The answer is the data repeated in full, with no pictures included.

(SUPPLIED ENTRIES Opens)

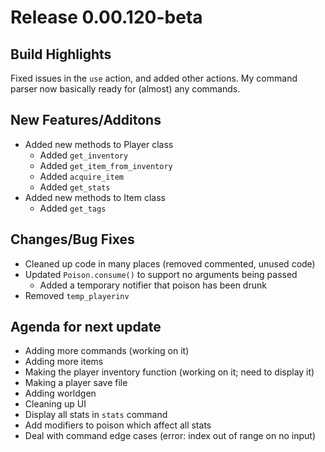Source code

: # Release 0.00.120-beta

## Build Highlights

Fixed issues in the `use` action, and added other actions. My command parser now basically ready for (almost) any commands.

## New Features/Additons

- Added new methods to Player class
  - Added `get_inventory`
  - Added `get_item_from_inventory`
  - Added `acquire_item`
  - Added `get_stats`
- Added new methods to Item class
  - Added `get_tags`

## Changes/Bug Fixes

- Cleaned up code in many places (removed commented, unused code)
- Updated `Poison.consume()` to support no arguments being passed
  - Added a temporary notifier that poison has been drunk
- Removed `temp_playerinv`

## **Agenda for next update**

- Adding more commands (working on it)
- Adding more items
- Making the player inventory function (working on it; need to display it)
- Making a player save file
- Adding worldgen
- Cleaning up UI
- Display all stats in `stats` command
- Add modifiers to poison which affect all stats
- Deal with command edge cases (error: index out of range on no input)
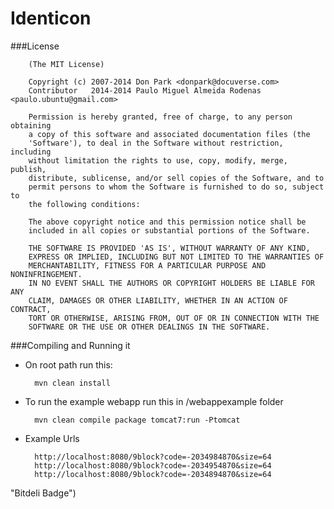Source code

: Identicon
=========

###License


        (The MIT License)
        
        Copyright (c) 2007-2014 Don Park <donpark@docuverse.com>
        Contributor   2014-2014 Paulo Miguel Almeida Rodenas <paulo.ubuntu@gmail.com>
        
        Permission is hereby granted, free of charge, to any person obtaining
        a copy of this software and associated documentation files (the
        'Software'), to deal in the Software without restriction, including
        without limitation the rights to use, copy, modify, merge, publish,
        distribute, sublicense, and/or sell copies of the Software, and to
        permit persons to whom the Software is furnished to do so, subject to
        the following conditions:
        
        The above copyright notice and this permission notice shall be
        included in all copies or substantial portions of the Software.
        
        THE SOFTWARE IS PROVIDED 'AS IS', WITHOUT WARRANTY OF ANY KIND,
        EXPRESS OR IMPLIED, INCLUDING BUT NOT LIMITED TO THE WARRANTIES OF
        MERCHANTABILITY, FITNESS FOR A PARTICULAR PURPOSE AND NONINFRINGEMENT.
        IN NO EVENT SHALL THE AUTHORS OR COPYRIGHT HOLDERS BE LIABLE FOR ANY
        CLAIM, DAMAGES OR OTHER LIABILITY, WHETHER IN AN ACTION OF CONTRACT,
        TORT OR OTHERWISE, ARISING FROM, OUT OF OR IN CONNECTION WITH THE
        SOFTWARE OR THE USE OR OTHER DEALINGS IN THE SOFTWARE.
        
###Compiling and Running it

+ On root path run this:

        mvn clean install

+ To run the example webapp run this in /webappexample folder

        mvn clean compile package tomcat7:run -Ptomcat

+ Example Urls

        http://localhost:8080/9block?code=-2034984870&size=64
        http://localhost:8080/9block?code=-2034954870&size=64
        http://localhost:8080/9block?code=-2034894870&size=64
        
 "Bitdeli Badge")


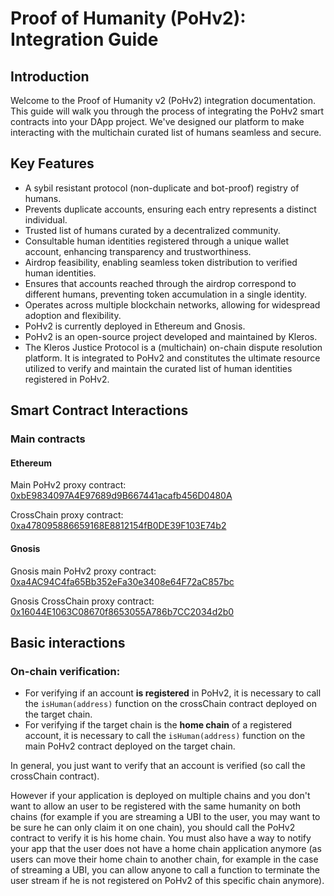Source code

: # **Proof of Humanity (PoHv2): Integration Guide**

## Introduction

Welcome to the Proof of Humanity v2 (PoHv2) integration documentation. This guide will walk you through the process of integrating the PoHv2 smart contracts into your DApp project. We've designed our platform to make interacting with the multichain curated list of humans seamless and secure.

## Key Features

- A sybil resistant protocol (non-duplicate and bot-proof) registry of humans.
- Prevents duplicate accounts, ensuring each entry represents a distinct individual.
- Trusted list of humans curated by a decentralized community.
- Consultable human identities registered through a unique wallet account, enhancing transparency and trustworthiness.
- Airdrop feasibility, enabling seamless token distribution to verified human identities.
- Ensures that accounts reached through the airdrop correspond to different humans, preventing token accumulation in a single identity.
- Operates across multiple blockchain networks, allowing for widespread adoption and flexibility.
- PoHv2 is currently deployed in Ethereum and Gnosis.
- PoHv2 is an open-source project developed and maintained by Kleros.
- The Kleros Justice Protocol is a (multichain) on-chain dispute resolution platform. It is integrated to PoHv2 and constitutes the ultimate resource utilized to verify and maintain the curated list of human identities registered in PoHv2.

## Smart Contract Interactions

### Main contracts

#### Ethereum

Main PoHv2 proxy contract: [0xbE9834097A4E97689d9B667441acafb456D0480A](https://etherscan.io/address/0xbE9834097A4E97689d9B667441acafb456D0480A)

CrossChain proxy contract: [0xa478095886659168E8812154fB0DE39F103E74b2](https://etherscan.io/address/0xa478095886659168E8812154fB0DE39F103E74b2)

#### Gnosis

Gnosis main PoHv2 proxy contract: [0xa4AC94C4fa65Bb352eFa30e3408e64F72aC857bc](https://gnosisscan.io/address/0xa4AC94C4fa65Bb352eFa30e3408e64F72aC857bc)

Gnosis CrossChain proxy contract: [0x16044E1063C08670f8653055A786b7CC2034d2b0](https://gnosisscan.io/address/0x16044E1063C08670f8653055A786b7CC2034d2b0)

## Basic interactions

### On-chain verification:

- For verifying if an account **is registered** in PoHv2, it is necessary to call the `isHuman(address)` function on the crossChain contract deployed on the target chain.
- For verifying if the target chain is the **home chain** of a registered account, it is necessary to call the `isHuman(address)` function on the main PoHv2 contract deployed on the target chain.

In general, you just want to verify that an account is verified (so call the crossChain contract).

However if your application is deployed on multiple chains and you don't want to allow an user to be registered with the same humanity on both chains (for example if you are streaming a UBI to the user, you may want to be sure he can only claim it on one chain), you should call the PoHv2 contract to verify it is his home chain. You must also have a way to notify your app that the user does not have a home chain application anymore (as users can move their home chain to another chain, for example in the case of streaming a UBI, you can allow anyone to call a function to terminate the user stream if he is not registered on PoHv2 of this specific chain anymore).
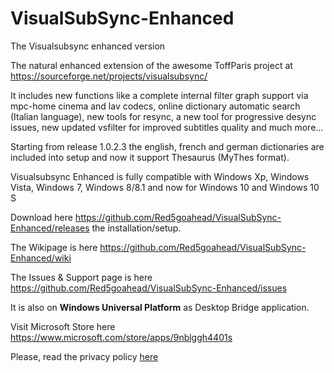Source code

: # VisualSubSync-Enhanced
The Visualsubsync enhanced version

The natural enhanced extension of the awesome ToffParis project at https://sourceforge.net/projects/visualsubsync/

It includes new functions like a complete internal filter graph support via mpc-home cinema and lav codecs, online dictionary 
automatic search (Italian language), new tools for resync, a new tool for progressive desync issues, new updated vsfilter for 
improved subtitles quality and much more...

Starting from release 1.0.2.3 the english, french and german dictionaries are included into setup and 
now it support Thesaurus (MyThes format).

Visualsubsync Enhanced is fully compatible with Windows Xp, Windows Vista, Windows 7, Windows 8/8.1 and now for Windows 10 and Windows 10 S

Download here https://github.com/Red5goahead/VisualSubSync-Enhanced/releases the installation/setup.

The Wikipage is here https://github.com/Red5goahead/VisualSubSync-Enhanced/wiki

The Issues & Support page is here https://github.com/Red5goahead/VisualSubSync-Enhanced/issues
 
It is also on **Windows Universal Platform** as Desktop Bridge application.

Visit Microsoft Store here https://www.microsoft.com/store/apps/9nblggh4401s

Please, read the privacy policy [here](http://myapppolicy.com/app/visualsubsync_enhanced)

(SUPPLIED ENTRIES Closes)

◆ RESULT BELOW
Source code

: # Release 0.00.120-beta

## Build Highlights

Fixed issues in the `use` action, and added other actions. My command parser now basically ready for (almost) any commands.

## New Features/Additons

- Added new methods to Player class
  - Added `get_inventory`
  - Added `get_item_from_inventory`
  - Added `acquire_item`
  - Added `get_stats`
- Added new methods to Item class
  - Added `get_tags`

## Changes/Bug Fixes

- Cleaned up code in many places (removed commented, unused code)
- Updated `Poison.consume()` to support no arguments being passed
  - Added a temporary notifier that poison has been drunk
- Removed `temp_playerinv`

## **Agenda for next update**

- Adding more commands (working on it)
- Adding more items
- Making the player inventory function (working on it; need to display it)
- Making a player save file
- Adding worldgen
- Cleaning up UI
- Display all stats in `stats` command
- Add modifiers to poison which affect all stats
- Deal with command edge cases (error: index out of range on no input)
Source code

: Identicon
=========

###License


        (The MIT License)
        
        Copyright (c) 2007-2014 Don Park <donpark@docuverse.com>
        Contributor   2014-2014 Paulo Miguel Almeida Rodenas <paulo.ubuntu@gmail.com>
        
        Permission is hereby granted, free of charge, to any person obtaining
        a copy of this software and associated documentation files (the
        'Software'), to deal in the Software without restriction, including
        without limitation the rights to use, copy, modify, merge, publish,
        distribute, sublicense, and/or sell copies of the Software, and to
        permit persons to whom the Software is furnished to do so, subject to
        the following conditions:
        
        The above copyright notice and this permission notice shall be
        included in all copies or substantial portions of the Software.
        
        THE SOFTWARE IS PROVIDED 'AS IS', WITHOUT WARRANTY OF ANY KIND,
        EXPRESS OR IMPLIED, INCLUDING BUT NOT LIMITED TO THE WARRANTIES OF
        MERCHANTABILITY, FITNESS FOR A PARTICULAR PURPOSE AND NONINFRINGEMENT.
        IN NO EVENT SHALL THE AUTHORS OR COPYRIGHT HOLDERS BE LIABLE FOR ANY
        CLAIM, DAMAGES OR OTHER LIABILITY, WHETHER IN AN ACTION OF CONTRACT,
        TORT OR OTHERWISE, ARISING FROM, OUT OF OR IN CONNECTION WITH THE
        SOFTWARE OR THE USE OR OTHER DEALINGS IN THE SOFTWARE.
        
###Compiling and Running it

+ On root path run this:

        mvn clean install

+ To run the example webapp run this in /webappexample folder

        mvn clean compile package tomcat7:run -Ptomcat

+ Example Urls

        http://localhost:8080/9block?code=-2034984870&size=64
        http://localhost:8080/9block?code=-2034954870&size=64
        http://localhost:8080/9block?code=-2034894870&size=64
        
 "Bitdeli Badge")


Source code

: # **Proof of Humanity (PoHv2): Integration Guide**

## Introduction

Welcome to the Proof of Humanity v2 (PoHv2) integration documentation. This guide will walk you through the process of integrating the PoHv2 smart contracts into your DApp project. We've designed our platform to make interacting with the multichain curated list of humans seamless and secure.

## Key Features

- A sybil resistant protocol (non-duplicate and bot-proof) registry of humans.
- Prevents duplicate accounts, ensuring each entry represents a distinct individual.
- Trusted list of humans curated by a decentralized community.
- Consultable human identities registered through a unique wallet account, enhancing transparency and trustworthiness.
- Airdrop feasibility, enabling seamless token distribution to verified human identities.
- Ensures that accounts reached through the airdrop correspond to different humans, preventing token accumulation in a single identity.
- Operates across multiple blockchain networks, allowing for widespread adoption and flexibility.
- PoHv2 is currently deployed in Ethereum and Gnosis.
- PoHv2 is an open-source project developed and maintained by Kleros.
- The Kleros Justice Protocol is a (multichain) on-chain dispute resolution platform. It is integrated to PoHv2 and constitutes the ultimate resource utilized to verify and maintain the curated list of human identities registered in PoHv2.

## Smart Contract Interactions

### Main contracts

#### Ethereum

Main PoHv2 proxy contract: [0xbE9834097A4E97689d9B667441acafb456D0480A](https://etherscan.io/address/0xbE9834097A4E97689d9B667441acafb456D0480A)

CrossChain proxy contract: [0xa478095886659168E8812154fB0DE39F103E74b2](https://etherscan.io/address/0xa478095886659168E8812154fB0DE39F103E74b2)

#### Gnosis

Gnosis main PoHv2 proxy contract: [0xa4AC94C4fa65Bb352eFa30e3408e64F72aC857bc](https://gnosisscan.io/address/0xa4AC94C4fa65Bb352eFa30e3408e64F72aC857bc)

Gnosis CrossChain proxy contract: [0x16044E1063C08670f8653055A786b7CC2034d2b0](https://gnosisscan.io/address/0x16044E1063C08670f8653055A786b7CC2034d2b0)

## Basic interactions

### On-chain verification:

- For verifying if an account **is registered** in PoHv2, it is necessary to call the `isHuman(address)` function on the crossChain contract deployed on the target chain.
- For verifying if the target chain is the **home chain** of a registered account, it is necessary to call the `isHuman(address)` function on the main PoHv2 contract deployed on the target chain.

In general, you just want to verify that an account is verified (so call the crossChain contract).

However if your application is deployed on multiple chains and you don't want to allow an user to be registered with the same humanity on both chains (for example if you are streaming a UBI to the user, you may want to be sure he can only claim it on one chain), you should call the PoHv2 contract to verify it is his home chain. You must also have a way to notify your app that the user does not have a home chain application anymore (as users can move their home chain to another chain, for example in the case of streaming a UBI, you can allow anyone to call a function to terminate the user stream if he is not registered on PoHv2 of this specific chain anymore).
Source code

: # VisualSubSync-Enhanced
The Visualsubsync enhanced version

The natural enhanced extension of the awesome ToffParis project at https://sourceforge.net/projects/visualsubsync/

It includes new functions like a complete internal filter graph support via mpc-home cinema and lav codecs, online dictionary 
automatic search (Italian language), new tools for resync, a new tool for progressive desync issues, new updated vsfilter for 
improved subtitles quality and much more...

Starting from release 1.0.2.3 the english, french and german dictionaries are included into setup and 
now it support Thesaurus (MyThes format).

Visualsubsync Enhanced is fully compatible with Windows Xp, Windows Vista, Windows 7, Windows 8/8.1 and now for Windows 10 and Windows 10 S

Download here https://github.com/Red5goahead/VisualSubSync-Enhanced/releases the installation/setup.

The Wikipage is here https://github.com/Red5goahead/VisualSubSync-Enhanced/wiki

The Issues & Support page is here https://github.com/Red5goahead/VisualSubSync-Enhanced/issues
 
It is also on **Windows Universal Platform** as Desktop Bridge application.

Visit Microsoft Store here https://www.microsoft.com/store/apps/9nblggh4401s

Please, read the privacy policy [here](http://myapppolicy.com/app/visualsubsync_enhanced)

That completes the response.